My Post-Adoption Depression: It was as crippling as postpartum, and much less recognized.



Post Adoption DepressionNo one goes into adoption expecting to be the one in four or five adoptive parent who experiences post adoption depression. Here is a well-written piece from Slate, by a mom who experienced this after adopting her son.

For the first time ever, I was depressed. And as far as I knew, there was no name for the state in which I found myself. I couldn’t, after all, call it postpartum. I hadn’t gone through the hormonal roller coaster of pregnancy and recovery. I hadn’t experienced labor and delivery, nor was I breast-feeding, which some adoptive parents successfully train their bodies to do. Moreover, I’d had a clean bill of mental health as we moved through the adoption process. (In fact, any history of a prospective adoptive parent’s using antidepressants or receiving counseling of any kind, whether or not it’s related to depression, can derail their chances of adopting a child from certain countries, South Korea among them.) Nevertheless, I was in the throes of an adoptive parent’s version of postpartum depression.

It turns out I was not—am not—alone. A March 2012 Purdue University studysuggests that between 18 and 26 percent of adoptive mothers struggle with post-adoption depression, brought on by extreme fatigue, unrealistic expectations of parenthood or a lack of community support.
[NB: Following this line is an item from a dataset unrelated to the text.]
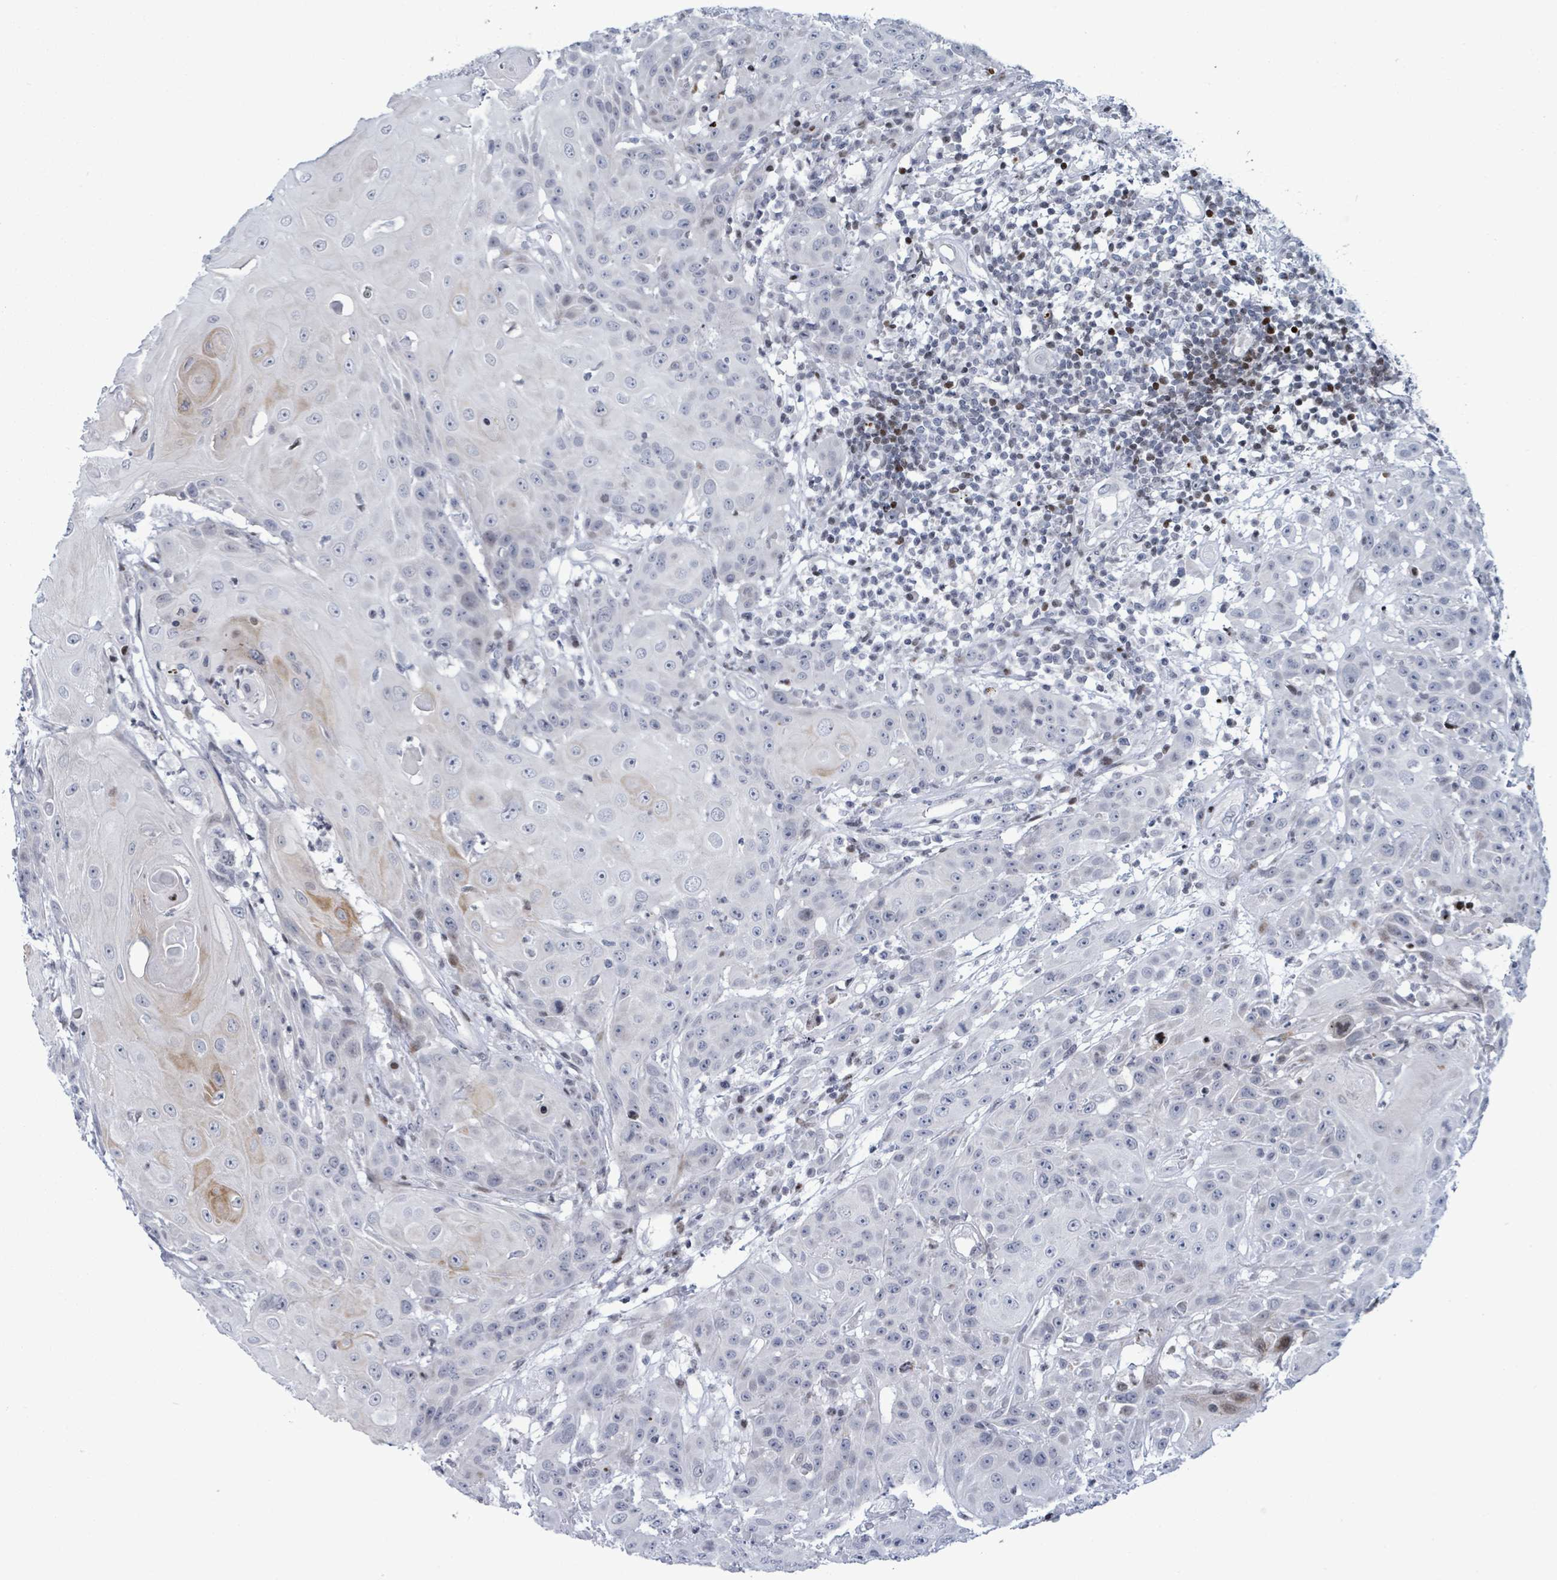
{"staining": {"intensity": "moderate", "quantity": "<25%", "location": "cytoplasmic/membranous"}, "tissue": "head and neck cancer", "cell_type": "Tumor cells", "image_type": "cancer", "snomed": [{"axis": "morphology", "description": "Squamous cell carcinoma, NOS"}, {"axis": "topography", "description": "Skin"}, {"axis": "topography", "description": "Head-Neck"}], "caption": "A histopathology image of head and neck squamous cell carcinoma stained for a protein demonstrates moderate cytoplasmic/membranous brown staining in tumor cells.", "gene": "FNDC4", "patient": {"sex": "male", "age": 80}}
04/04/2016 | by News | Categories: Adoption, Adoption News | 2 Comments

2 Responses to My Post-Adoption Depression: It was as crippling as postpartum, and much less recognized.

  1. Avatar Jessica says:

    Wow, makes one wonder how awful her son’s birth mother is handling her postpartum, with both those hormones and added distress over a permanent decision likely resulting from unfortunate circumstances & conditioning that this made her unworthy to parent.

    • Tracy Whitney Tracy Whitney says:

      Yes, we are advocates for both women to get the care and support they need to navigate the new and often overwhelming emotions following adoption. It’s one of the reasons we are committed to educating folks about Open Adoption – both women benefit from the connection and support and shared interest in seeing the child thrive.